S&P slaps the Australian mortgage linchpin on downgrade watch

No worries, mate:

On March 20, 2017, we revised our rating outlook on Genworth Financial Mortgage Insurance Pty Ltd. to negative from stable (see “Genworth Australia Outlook Revised To Negative From Stable; Ratings Affirmed At ‘A+'”). In this article, S&P Global Ratings addresses the current and potential issues the outlook change could have on its ratings on Australian and New Zealand structured finance transactions.

Frequently Asked Questions

Will the outlook change on Genworth Financial Mortgage Insurance Pty Ltd. have any immediate effect on structured finance ratings? No. Structured finance instruments typically do not carry outlooks and so there is no accompanying outlook change. The underlying credit rating for Genworth Financial Mortgage Insurance Pty Ltd. remains unchanged, at ‘A+’, and there is no related change to structured finance ratings.

How exposed is the Australian and New Zealand RMBS portfolio to Genworth Financial Mortgage Insurance Pty Ltd.? By number of transactions, about 88% of residential mortgage-backed securities (RMBS) transactions in Australia and New Zealand are exposed to lenders’ mortgage insurance (LMI). The two major LMI providers in these markets are Genworth Financial Mortgage Insurance Pty Ltd. and QBE Lenders’ Mortgage Insurance Ltd.

Genworth Financial Mortgage Insurance Pty Ltd. insures about 25% of the loans, based on current loan balance outstanding, that underlie Australian RMBS transactions, as of Dec. 31, 2016. In New Zealand, the exposure is about 4%.

RMBS exposure to LMI has declined in recent years. We expect the trend to continue as issuers move to reduce the ratings dependency risk caused by LMI exposure. It also reflects a general shift in mortgage lending away from higher loan-to-value loans, for which lenders have traditionally obtained mortgage insurance protection. How exposed are Australian and New Zealand RMBS ratings to a lowering of the ratings on key LMI providers?

Any deterioration in the financial strength of LMI insurers could affect RMBS ratings. Our ratings on subordinated notes would be most vulnerable. However, most ratings on currently outstanding senior ranking notes have moderate to low sensitivity to LMI provider downgrades because they have extra credit enhancement in the form of subordination. As a result, not only do these notes usually have ratings that are higher than the financial strength ratings on relevant insurers, but they also often have extra credit enhancement that provides a buffer for them to withstand certain levels of LMI provider downgrades. Rapid portfolio amortization has raised credit support as a percentage of outstanding balance. A general net improvement in the creditworthiness of the housing-loan portfolios that underlie RMBS has strengthened our ratings on most senior tranches and made them better able to withstand a potential downgrade of the LMI providers. The improvement in credit quality is due to a general deleveraging by borrowers during a period of lower mortgage rates and greater seasoning of the portfolio.

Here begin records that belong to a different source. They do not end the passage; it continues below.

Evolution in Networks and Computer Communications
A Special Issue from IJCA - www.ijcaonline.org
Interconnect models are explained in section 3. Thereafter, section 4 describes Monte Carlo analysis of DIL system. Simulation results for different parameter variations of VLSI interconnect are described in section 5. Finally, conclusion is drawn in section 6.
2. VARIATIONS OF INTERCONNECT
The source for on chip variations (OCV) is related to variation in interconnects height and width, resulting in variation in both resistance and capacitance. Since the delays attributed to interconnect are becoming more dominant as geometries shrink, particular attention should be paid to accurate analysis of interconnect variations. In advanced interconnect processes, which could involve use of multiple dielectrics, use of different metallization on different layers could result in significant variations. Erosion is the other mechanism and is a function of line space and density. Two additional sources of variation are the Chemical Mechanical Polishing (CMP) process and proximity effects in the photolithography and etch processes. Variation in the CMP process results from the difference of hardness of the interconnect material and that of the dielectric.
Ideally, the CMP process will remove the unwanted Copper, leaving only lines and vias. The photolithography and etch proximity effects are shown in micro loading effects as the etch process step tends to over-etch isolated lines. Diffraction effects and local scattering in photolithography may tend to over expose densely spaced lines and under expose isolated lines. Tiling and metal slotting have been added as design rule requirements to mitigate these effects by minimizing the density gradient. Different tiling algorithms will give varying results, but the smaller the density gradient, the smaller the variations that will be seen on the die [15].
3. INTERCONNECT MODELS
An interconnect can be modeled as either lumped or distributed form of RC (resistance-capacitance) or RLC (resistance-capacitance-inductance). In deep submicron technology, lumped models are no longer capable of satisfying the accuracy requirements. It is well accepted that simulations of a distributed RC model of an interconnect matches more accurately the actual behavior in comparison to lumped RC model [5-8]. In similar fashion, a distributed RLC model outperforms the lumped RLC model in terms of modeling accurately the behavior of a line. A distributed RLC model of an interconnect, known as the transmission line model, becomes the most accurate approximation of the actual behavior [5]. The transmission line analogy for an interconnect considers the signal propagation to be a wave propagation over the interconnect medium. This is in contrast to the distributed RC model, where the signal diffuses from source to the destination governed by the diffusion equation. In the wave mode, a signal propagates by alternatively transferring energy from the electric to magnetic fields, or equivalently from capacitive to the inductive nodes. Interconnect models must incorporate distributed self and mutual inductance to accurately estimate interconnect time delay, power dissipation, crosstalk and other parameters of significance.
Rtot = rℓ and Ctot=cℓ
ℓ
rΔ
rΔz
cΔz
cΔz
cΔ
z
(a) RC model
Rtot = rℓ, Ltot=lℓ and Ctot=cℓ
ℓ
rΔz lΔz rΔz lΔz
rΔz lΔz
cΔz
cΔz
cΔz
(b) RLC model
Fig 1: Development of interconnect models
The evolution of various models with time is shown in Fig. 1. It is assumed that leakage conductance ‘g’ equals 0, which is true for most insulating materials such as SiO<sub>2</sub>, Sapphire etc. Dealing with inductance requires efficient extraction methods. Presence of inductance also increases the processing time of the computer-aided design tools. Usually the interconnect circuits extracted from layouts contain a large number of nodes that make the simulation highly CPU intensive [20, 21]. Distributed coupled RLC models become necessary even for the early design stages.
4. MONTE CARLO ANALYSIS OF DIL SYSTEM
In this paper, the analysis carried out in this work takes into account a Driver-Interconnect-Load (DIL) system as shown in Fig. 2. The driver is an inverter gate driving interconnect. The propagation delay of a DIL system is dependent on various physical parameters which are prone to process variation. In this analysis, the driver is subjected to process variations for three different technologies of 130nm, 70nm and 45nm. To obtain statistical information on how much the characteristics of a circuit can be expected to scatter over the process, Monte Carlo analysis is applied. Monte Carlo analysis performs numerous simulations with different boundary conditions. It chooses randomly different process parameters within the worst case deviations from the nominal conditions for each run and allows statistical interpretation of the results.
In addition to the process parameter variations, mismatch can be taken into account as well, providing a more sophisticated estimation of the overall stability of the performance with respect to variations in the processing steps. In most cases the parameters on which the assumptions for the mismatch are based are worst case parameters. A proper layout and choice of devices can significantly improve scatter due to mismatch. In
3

A relatively strong LMI claims-payout record has also helped support ratings stability. The longer a transaction is outstanding, however, the longer it is exposed to economic cycles and related stresses. Current macroeconomic conditions are relatively benign, and we do not anticipate any rise in claims adjustments. We monitor this risk through regular reviews of originators’ claims-adjustment assessments.

Does the change to our outlook on Genworth Financial Mortgage Insurance Pty Ltd. change the estimate of claims payout ratio and Categorization of Insurer and Lender Practices? No. The assessment for estimating the claims pay-out ratio is based on four qualitative factors: historical claims-adjustment experience, the nature of adjustments, the variability and actions taken to minimize future claims adjustments; the origination practices and procedures of a lender and its competitive market position and degree of market influence; the servicing practice of insured loans and its alignment to insurers’ expectations, and the degree of ongoing communication with insurers; and the clarity of the LMI policy and the extent of policy exclusions. We have not observed any material changes to these factors that would lead to a change in this assessment. The two main LMI providers in this market remain consistent with “CA1” outcomes, in line with our “Methodology For Assessing Mortgage Insurance And Similar Guarantees And Supports In Structured And Public Sector Finance And Covered Bonds” criteria, published Dec. 7, 2014. 

All good. Last I looked it only had a leverage ratio of 130x.

Comments

  1. If banks risks can be reduced via LMI, if the LMI is no good what happens to the risk the bank supposedly offloaded?

    You cannot downgrade the insuring company without the risks increasing for those being insured.